Some result types (notably Scan) implement a Combinable interface which is used to glue together the subranges of the result contained on different Ranges. Combining those is easiest if the index of request in a Batch is equal across all chunks. For any index with at least two non-placeholders requests, these requests must implement Combinable. Similar considerations hold for truncation, which is more complicated: once over limit, all future chunks of the batch should turn that request into a placeholder to avoid querying unnecessary further data.

Therefore, when we split a batch, each new batch has the same size as the original batch, interspersed with placeholder values (nil?) as necessary. Each request has the same index in the new batch as it had in the original batch. Most indexes will have a non-nil value in exactly one batch, but a request that spans multiple ranges will be represented in more than one.

Batch and Transaction wrapping

When a request arrives which is not a batch, wrap it in one appropriately. This should be close to where maybeBeginTxn is today. OpRequiresTxnError should be handled nearby, creating the transaction and retrying in-place.

Store/Replica

As discussed under Unresolved Questions, in an ideal world we would propose batches to Raft. Since that is complex, the scope here is less ambitious:

The main retry loop in (*Store).ExecuteCmd() gets an additional outer loop which expands the Batch and deals with each request separately, aborting on the first unhandled error.

This means that Replica will be blissfully unaware of this RFC.

Tracing

Tracing will need an update, but mostly content-wise. It prints the request type in various locations, and those will all be Batch after this change.

Drawbacks

slight overhead for non-batch calls. It's not expected that there be many of those though.

Alternatives

different interfaces between TxnCoordSender and DistSender are possible. One could even argue that the order of DistSender and TxnCoordSender might be the wrong way around.

Unresolved questions

Replica/Raft batches

A large reduction in network-related delay results if the replica proposes the BatchRequests into Raft without prior expansion for performance.
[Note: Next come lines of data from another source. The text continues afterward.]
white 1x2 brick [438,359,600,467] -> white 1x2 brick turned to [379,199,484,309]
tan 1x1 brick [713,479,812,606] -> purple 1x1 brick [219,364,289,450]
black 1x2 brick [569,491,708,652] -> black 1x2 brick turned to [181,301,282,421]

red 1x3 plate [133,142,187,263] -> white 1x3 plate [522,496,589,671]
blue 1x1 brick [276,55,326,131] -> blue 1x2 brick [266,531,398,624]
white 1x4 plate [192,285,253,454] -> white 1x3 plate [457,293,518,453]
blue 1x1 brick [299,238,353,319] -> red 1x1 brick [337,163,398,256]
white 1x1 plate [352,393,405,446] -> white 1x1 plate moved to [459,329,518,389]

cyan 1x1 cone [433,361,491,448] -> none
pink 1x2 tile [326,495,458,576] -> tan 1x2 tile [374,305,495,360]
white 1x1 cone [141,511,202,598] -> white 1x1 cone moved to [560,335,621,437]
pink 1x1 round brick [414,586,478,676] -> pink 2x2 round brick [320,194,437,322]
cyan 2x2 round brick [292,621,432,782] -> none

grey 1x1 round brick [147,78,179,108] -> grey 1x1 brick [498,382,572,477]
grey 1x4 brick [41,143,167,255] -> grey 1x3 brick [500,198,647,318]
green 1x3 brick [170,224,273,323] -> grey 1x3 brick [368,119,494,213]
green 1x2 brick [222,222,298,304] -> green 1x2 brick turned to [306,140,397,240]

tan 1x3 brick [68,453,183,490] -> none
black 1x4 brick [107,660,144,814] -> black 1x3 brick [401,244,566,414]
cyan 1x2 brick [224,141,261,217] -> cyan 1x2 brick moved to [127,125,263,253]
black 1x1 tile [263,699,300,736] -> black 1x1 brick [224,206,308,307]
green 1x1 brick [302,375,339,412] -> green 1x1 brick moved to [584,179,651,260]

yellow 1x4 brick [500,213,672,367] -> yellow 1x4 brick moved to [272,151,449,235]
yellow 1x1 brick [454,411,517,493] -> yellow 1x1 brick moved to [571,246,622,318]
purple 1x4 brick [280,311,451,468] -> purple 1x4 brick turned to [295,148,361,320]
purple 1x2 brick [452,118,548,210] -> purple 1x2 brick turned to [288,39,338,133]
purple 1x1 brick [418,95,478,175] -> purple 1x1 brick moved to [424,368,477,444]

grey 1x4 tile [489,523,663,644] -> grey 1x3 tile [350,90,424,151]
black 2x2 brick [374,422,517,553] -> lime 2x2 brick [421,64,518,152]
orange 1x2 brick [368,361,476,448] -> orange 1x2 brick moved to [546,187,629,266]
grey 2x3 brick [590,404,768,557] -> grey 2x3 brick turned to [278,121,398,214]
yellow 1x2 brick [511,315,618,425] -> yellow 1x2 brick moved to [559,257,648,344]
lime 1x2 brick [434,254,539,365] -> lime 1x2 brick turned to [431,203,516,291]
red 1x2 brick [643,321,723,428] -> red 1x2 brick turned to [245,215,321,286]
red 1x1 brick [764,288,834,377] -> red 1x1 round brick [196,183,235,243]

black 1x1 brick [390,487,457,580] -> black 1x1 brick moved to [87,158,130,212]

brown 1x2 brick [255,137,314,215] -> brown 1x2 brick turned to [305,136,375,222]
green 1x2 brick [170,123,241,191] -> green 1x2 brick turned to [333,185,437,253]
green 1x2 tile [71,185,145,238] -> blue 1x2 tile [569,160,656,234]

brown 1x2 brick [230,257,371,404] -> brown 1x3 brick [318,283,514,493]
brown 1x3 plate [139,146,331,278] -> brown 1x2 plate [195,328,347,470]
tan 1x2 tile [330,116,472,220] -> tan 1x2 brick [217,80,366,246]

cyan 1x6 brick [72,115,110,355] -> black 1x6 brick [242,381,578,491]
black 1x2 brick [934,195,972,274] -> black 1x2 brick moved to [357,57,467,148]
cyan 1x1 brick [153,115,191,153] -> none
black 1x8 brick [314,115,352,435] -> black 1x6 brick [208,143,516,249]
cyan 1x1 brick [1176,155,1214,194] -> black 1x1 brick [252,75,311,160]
This is worthy of another RFC but here are some basic details.

It is going to require considerable refactoring around the command queue, and timestamp and response caches which currently serialize those requests in add{Read,Write}Cmd, including making sure requests in the same batch have the same rules applied to them.

Applying such a batch would entail looping through its individual requests and executing them in the same batch, stopping on the first error encountered, if any. Such an error discards the engine.Batch as usual, but #1989 applies.

Further optimizations to this are possible: conflict resolution using this approach could be inefficient: The first such conflict will have the whole batch retry. It could be a good optimization to execute all commands unless "critical" errors pop up (a WriteIntentError not being one of them).